No specific infectious agent has been identified, he said, but scientists at the Atlanta facilities are intensifying laboratory efforts to identify a virus, bacteria or other micro-organism as a possible cause.
The immune system breakdown has been implicated in a rare form of cancer, called Kaposi's sarcoma, and seems to lead to a wide variety of serious disorders. Scientists have designated the immune disorder GRID, for "gay-related immunodeficiency disease."
They Suspected Infectious Agent
From the time the disorder came to public attention a year ago, epidemiologists have suspected that it might be attributable to an infectious agent, although they have investigated several alternative hypotheses.
The latest clue to an infectious origin came from an intensive medical investigation of a cluster of 19 cases in Los Angeles and Orange Counties in California. It was the first detailed study of such a cluster in the syndrome.
Investigating epidemiologists from the Atlanta center and those in California said that "within five years of the onset of symptoms, nine patients had had sexual contact with other patients" with the syndrome.
They made that determination by interviewing the eight survivors among the 19 cases as well as friends of seven of the 11 who died. From those 15 cases, the epidemiologists obtained data on sexual partners for 13.
Of the nine people who had had exposure to other cases, they found that four had had contact with more than one case.
Links Are Interconnected
Further, they said, "The nine patients from Los Angeles and Orange Counties directly linked to other patients are part of an interconnected series of cases that may include 16 additional patients from eight other cities."

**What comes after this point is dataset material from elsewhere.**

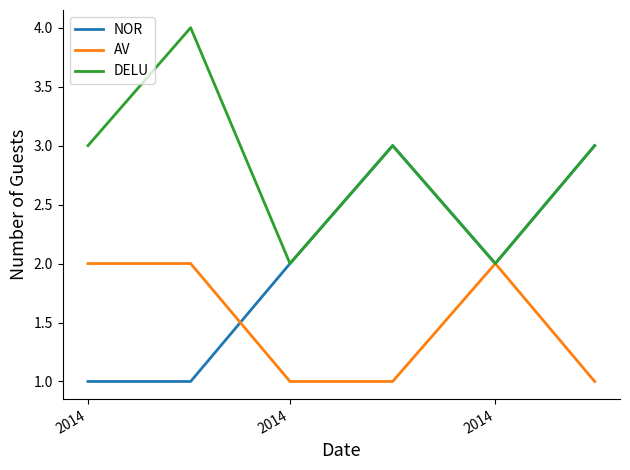

What is the difference between the second highest and second lowest values in the DELU series?

1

Epidemiologists are planning to conduct further study of the links to the cases outside southern California and to seek similar clusters elsewhere.
"The more cases you put together in a diagramatic fashion, the more that supports an infectious agent, although it certainly does not exclude other possibilities," Dr. Jaffe said. "We would like to see how far we can go pursuing connections outside of southern California."

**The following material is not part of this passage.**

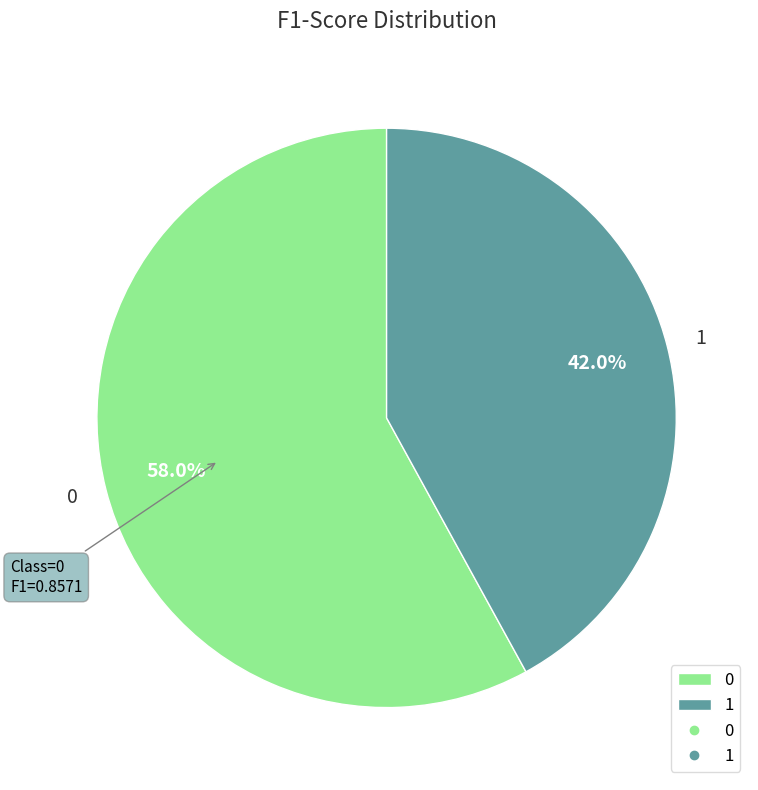

To the nearest percent, what is the difference between the largest and smallest slice percentages?

16%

Scientists are using "as many ways as we can think of to identify" the infectious agent in the laboratory, he said.However, the epidemiologists said in their weekly report that they were still considering alternative hypotheses. One, they said, is that sexual contact with patients with GRID syndrome does not lead directly to the breakdown of the immunological system, "but simply indicates a certain style of life."
"The number of homosexually active males who share this life style," he said, "may be much smaller than the number of homosexual males in the general population."
Still another hypothesis under investigation is that the syndrome is related in some way to drugs, other environmental agents or some other common factors not yet detected.